7 thoughts on “What’s So Perfect about Perfect Attendance?

  • Jim

    Many Europeans have had a handle on this sort of thing for a long time and are roundly scorned by American workaholics who value productivity above all else even when the “product” is a pace and quality of life that puts savoring and reflection last. This year, let’s pretend to be France, take August off, lock up the country, not even turn on the answering machine, leave the cell phone in a closet somewhere.

  • Candelaria

    I’ve not been to Europe myself but I’ve read that those Europeans know how to live. I’m trying to live a bit more in the “European” and tropical way myself.

  • seussgirl

    I always figure my sick days were there for me to use, so in the end, I did! i never even had perfect attendance in school, and it’s not like it hurt me!
    NCLM

  • Kim

    I hated it when people came to work sick just to have perfect attendance. It also follows when people send their sick kids to school! Ugh! NCLM

  • Busted

    I never got this either – even in elementary school. Why are you rewarding kids for not getting sick (or coming to school when sick)?
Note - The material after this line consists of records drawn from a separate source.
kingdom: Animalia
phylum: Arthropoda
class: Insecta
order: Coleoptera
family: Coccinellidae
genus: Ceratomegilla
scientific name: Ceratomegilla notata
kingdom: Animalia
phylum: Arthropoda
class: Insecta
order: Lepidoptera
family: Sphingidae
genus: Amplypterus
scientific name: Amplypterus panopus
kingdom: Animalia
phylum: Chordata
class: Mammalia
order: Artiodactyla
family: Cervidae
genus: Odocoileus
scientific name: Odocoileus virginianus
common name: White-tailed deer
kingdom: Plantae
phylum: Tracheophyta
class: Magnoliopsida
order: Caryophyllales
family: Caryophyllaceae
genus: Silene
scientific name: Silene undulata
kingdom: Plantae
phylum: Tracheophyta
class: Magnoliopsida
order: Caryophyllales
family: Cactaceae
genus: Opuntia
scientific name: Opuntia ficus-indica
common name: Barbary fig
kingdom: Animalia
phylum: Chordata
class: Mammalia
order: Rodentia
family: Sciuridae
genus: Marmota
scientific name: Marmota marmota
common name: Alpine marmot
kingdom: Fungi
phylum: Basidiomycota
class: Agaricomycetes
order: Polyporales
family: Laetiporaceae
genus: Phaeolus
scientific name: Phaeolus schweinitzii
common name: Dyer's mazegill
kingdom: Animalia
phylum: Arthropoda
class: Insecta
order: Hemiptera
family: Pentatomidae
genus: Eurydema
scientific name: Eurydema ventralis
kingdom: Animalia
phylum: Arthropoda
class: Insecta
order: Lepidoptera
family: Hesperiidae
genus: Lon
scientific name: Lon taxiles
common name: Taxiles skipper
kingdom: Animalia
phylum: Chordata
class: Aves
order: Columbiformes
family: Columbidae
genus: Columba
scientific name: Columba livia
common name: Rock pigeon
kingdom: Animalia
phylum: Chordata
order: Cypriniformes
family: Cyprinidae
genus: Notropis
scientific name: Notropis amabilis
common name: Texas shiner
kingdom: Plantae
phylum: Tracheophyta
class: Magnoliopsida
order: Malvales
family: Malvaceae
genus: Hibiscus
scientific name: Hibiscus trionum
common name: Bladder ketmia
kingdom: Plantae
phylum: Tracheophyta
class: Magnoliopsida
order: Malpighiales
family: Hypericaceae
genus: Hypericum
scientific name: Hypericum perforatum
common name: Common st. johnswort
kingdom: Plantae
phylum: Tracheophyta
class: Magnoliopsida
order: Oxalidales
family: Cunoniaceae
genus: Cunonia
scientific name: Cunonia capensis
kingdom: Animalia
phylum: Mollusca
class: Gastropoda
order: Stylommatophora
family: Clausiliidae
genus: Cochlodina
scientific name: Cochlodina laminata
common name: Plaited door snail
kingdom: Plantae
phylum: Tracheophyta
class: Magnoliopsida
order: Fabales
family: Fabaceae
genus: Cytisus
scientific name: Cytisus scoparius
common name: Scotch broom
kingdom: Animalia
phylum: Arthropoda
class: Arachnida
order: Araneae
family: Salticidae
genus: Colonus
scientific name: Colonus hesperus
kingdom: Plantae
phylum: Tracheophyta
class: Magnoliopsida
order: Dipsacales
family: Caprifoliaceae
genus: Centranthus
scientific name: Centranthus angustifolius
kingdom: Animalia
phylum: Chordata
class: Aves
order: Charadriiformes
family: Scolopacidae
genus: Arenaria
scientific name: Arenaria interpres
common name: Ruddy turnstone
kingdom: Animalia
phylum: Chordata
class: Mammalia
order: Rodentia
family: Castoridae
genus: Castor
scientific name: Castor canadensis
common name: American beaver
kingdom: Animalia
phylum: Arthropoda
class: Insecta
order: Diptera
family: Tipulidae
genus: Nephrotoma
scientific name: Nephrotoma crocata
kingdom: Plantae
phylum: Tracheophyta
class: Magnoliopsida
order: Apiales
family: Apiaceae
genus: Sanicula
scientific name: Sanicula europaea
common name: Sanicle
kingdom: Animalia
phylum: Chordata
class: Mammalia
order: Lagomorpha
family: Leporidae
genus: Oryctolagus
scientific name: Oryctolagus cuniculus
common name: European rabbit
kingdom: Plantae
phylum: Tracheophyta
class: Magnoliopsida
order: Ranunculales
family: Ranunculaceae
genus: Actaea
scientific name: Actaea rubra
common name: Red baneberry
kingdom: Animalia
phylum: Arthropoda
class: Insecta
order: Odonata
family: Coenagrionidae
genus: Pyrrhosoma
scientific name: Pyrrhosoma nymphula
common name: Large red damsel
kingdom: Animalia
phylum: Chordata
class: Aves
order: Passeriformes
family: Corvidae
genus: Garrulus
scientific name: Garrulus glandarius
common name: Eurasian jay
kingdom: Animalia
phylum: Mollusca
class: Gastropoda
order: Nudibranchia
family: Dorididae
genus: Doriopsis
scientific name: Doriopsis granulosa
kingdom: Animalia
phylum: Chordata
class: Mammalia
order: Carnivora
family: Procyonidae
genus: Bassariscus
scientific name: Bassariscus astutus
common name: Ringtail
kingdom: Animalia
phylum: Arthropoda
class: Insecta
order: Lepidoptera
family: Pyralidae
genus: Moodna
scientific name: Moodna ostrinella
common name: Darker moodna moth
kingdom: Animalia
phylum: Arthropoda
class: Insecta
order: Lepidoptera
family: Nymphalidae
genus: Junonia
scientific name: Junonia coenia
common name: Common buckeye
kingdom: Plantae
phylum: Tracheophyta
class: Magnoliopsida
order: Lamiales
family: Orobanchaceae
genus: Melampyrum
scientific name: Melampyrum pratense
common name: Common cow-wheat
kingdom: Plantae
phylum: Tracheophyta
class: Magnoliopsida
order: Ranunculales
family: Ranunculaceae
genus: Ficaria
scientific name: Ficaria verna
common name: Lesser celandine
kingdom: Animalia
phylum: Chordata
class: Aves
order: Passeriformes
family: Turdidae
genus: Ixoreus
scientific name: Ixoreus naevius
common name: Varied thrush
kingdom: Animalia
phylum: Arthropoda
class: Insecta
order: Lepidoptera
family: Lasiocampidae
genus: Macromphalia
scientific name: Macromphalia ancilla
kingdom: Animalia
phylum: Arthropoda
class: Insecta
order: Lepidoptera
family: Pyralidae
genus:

Is that such a great accomplishment?

  • Susan

    I couldn’t agree with you more. It’s quality, not quantity. Besides, it’s always fun to play hooky every once in a while :)

    nclm

  • Heather J

    I think it stems from the “perfect attendance” awards that schools encourage. That and the workaholic thing. Of course, I realize that the other commentors already said this. But I completely agree. I take off whenever I’m able, even though I love my job. For years my husband and I didn’t take vacations (for financial reasons – it’s VERY hard living on 1 paycheck) and we really missed that relaxing time together. Now we vacation whenever we can, and I take off to spend time with my son at every opportunity.